Many governments are starting to benchmark performance of public utilities against best practices in the private sector and explore alternative delivery and ownership structures.

“Privatisation is not the default automatic answer, but it certainly is an option to explore. The more you have evidence of where privatisation and public/private partnerships work or don’t work, you can learn and make the best decisions.”

8. Resource scarcity drives investment

Energy, water, and resource security continue to account for a large percentage of infrastructure spending.

More than one third of the projects listed in KPMG’s latest Infrastructure 100 World Markets Report were directly related to resources.

“Once you’ve successfully developed an infrastructure sector in your own country, chances are you either move into another sector in your own country or look to take that experience and do it somewhere else.”

The world is waking up to different types of resource issues that weren’t being talked about 25 years ago, says Chism.

“Now there is an emerging debate on water, which is becoming a far greater issue not only here in Australia, but globally.”

The number of projects focused on securing key resources is rising dramatically.

9. Infrastructure players go global

More and more international investors, operators, and developers are looking globally for opportunities.
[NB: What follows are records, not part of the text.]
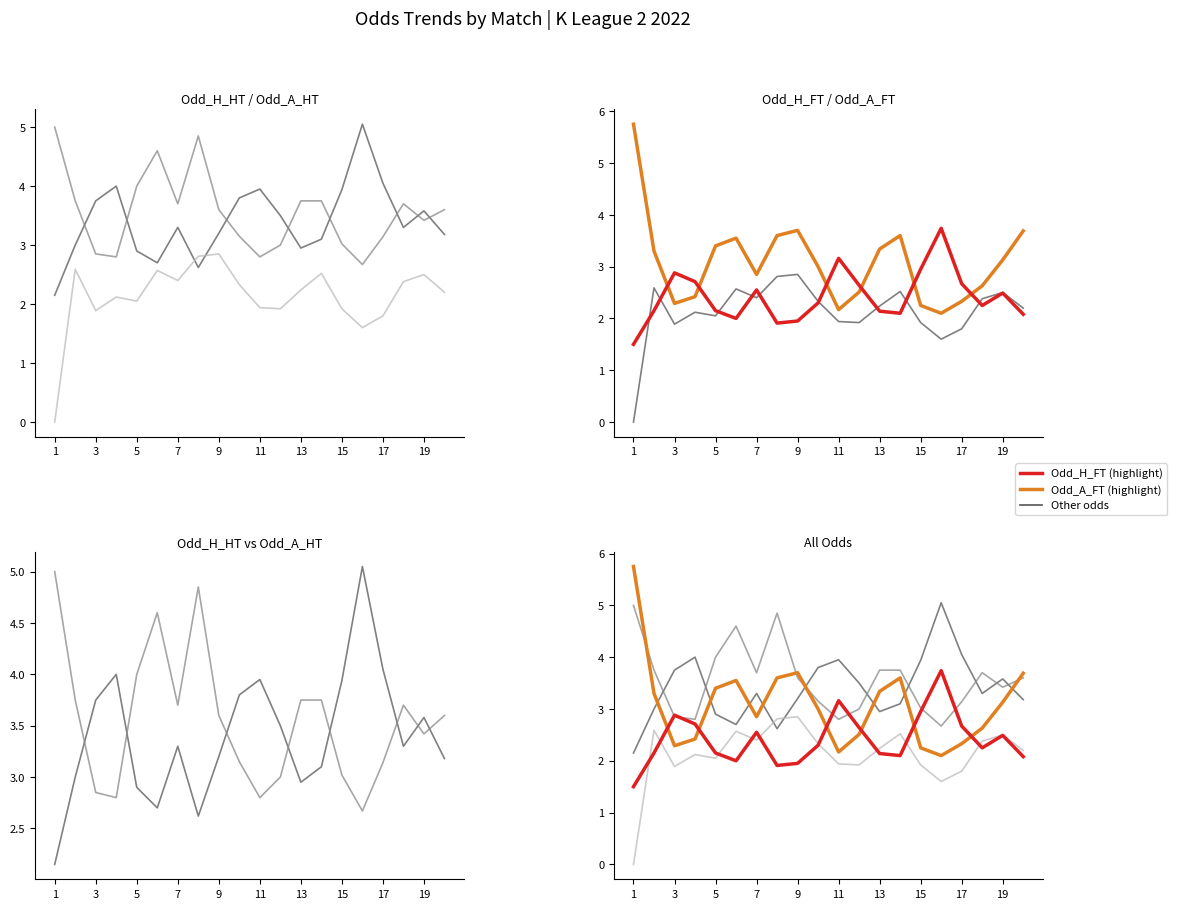

Reading right to left, extract all data points from this chart.

Odd_H_HT: 3.2	3.6	3.3	4.0	5.0	3.9	3.1	3.0	3.5	4.0	3.8	3.2	2.6	3.3	2.7	2.9	4.0	3.8	3.0	2.1
Odd_A_HT: 3.6	3.4	3.7	3.1	2.7	3.0	3.8	3.8	3.0	2.8	3.1	3.6	4.8	3.7	4.6	4.0	2.8	2.9	3.8	5.0
Odd_Corners_A: 2.2	2.5	2.4	1.8	1.6	1.9	2.5	2.2	1.9	1.9	2.3	2.9	2.8	2.4	2.6	2.0	2.1	1.9	2.6	0.0
Odd_A_FT: 3.7	3.1	2.6	2.3	2.1	2.2	3.6	3.3	2.5	2.2	3.0	3.7	3.6	2.9	3.5	3.4	2.4	2.3	3.3	5.8
Odd_H_FT: 2.1	2.5	2.2	2.7	3.7	3.0	2.1	2.1	2.6	3.2	2.3	1.9	1.9	2.5	2.0	2.1	2.7	2.9	2.1	1.5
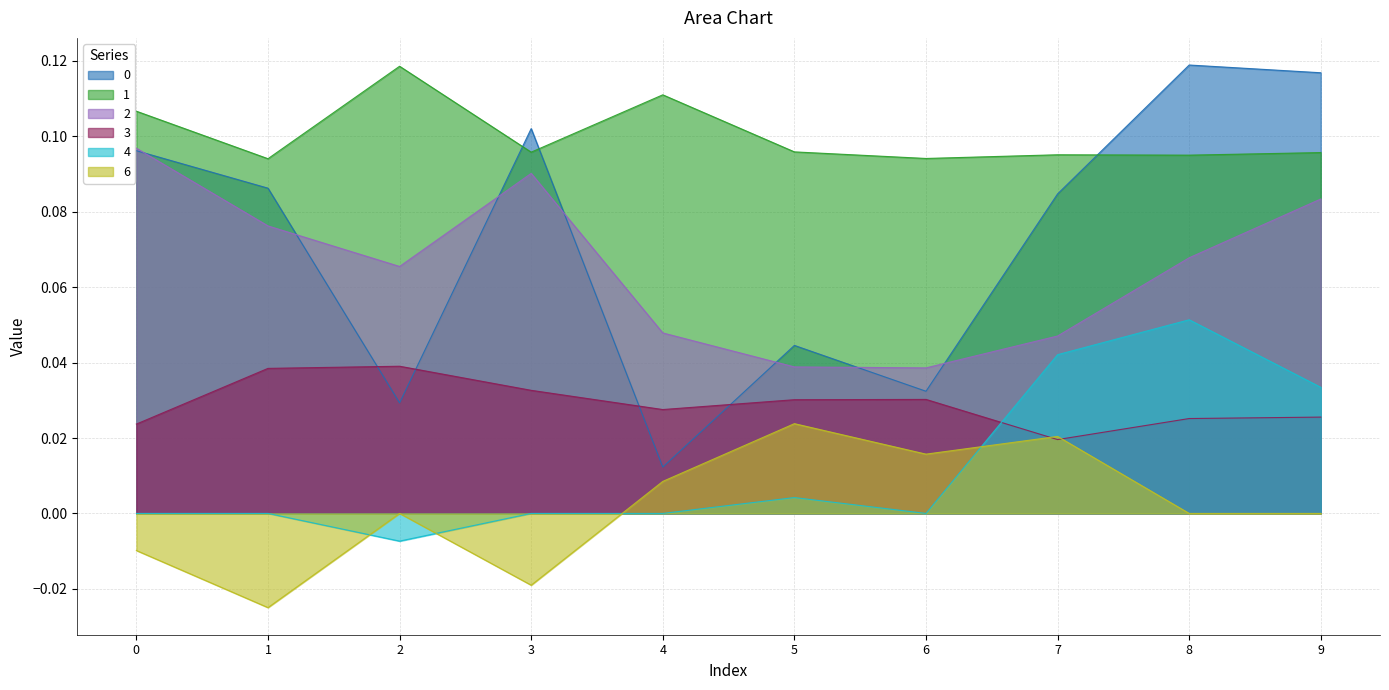

What is the value of the 2 point at the 4th from the left?

0.1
And Australia is in a great position to continue to export its expertise globally, says Chism.

“Once you’ve successfully developed an infrastructure sector in your own country, chances are you either move into another sector in your own country or look to take that experience and do it somewhere else.”

Chism says that one of the best examples for the potential to export infrastructure building capability is the Olympics Games.

“Once you’ve successfully run an Olympics in your own country that expertise is probably going to be of value to future games. So there’s now a global infrastructure industry built out of the Olympics.”

10. Cities sharpen their focus on urban mobility

Growth of urban areas has traditionally served as a crucible of economic growth in most countries and countries such as China are attempting to deal with the increasing demands of rapidly shifting demographics.

“More and more people are living more prosperous lives and are living longer. The fact that they live longer and they’re doing more things creates more demand for that energy and transport.”

As a result we’re seeing an increasing focus on urban mobility projects, particularly prevalent in a wave of metro rail projects around the world, says Chism.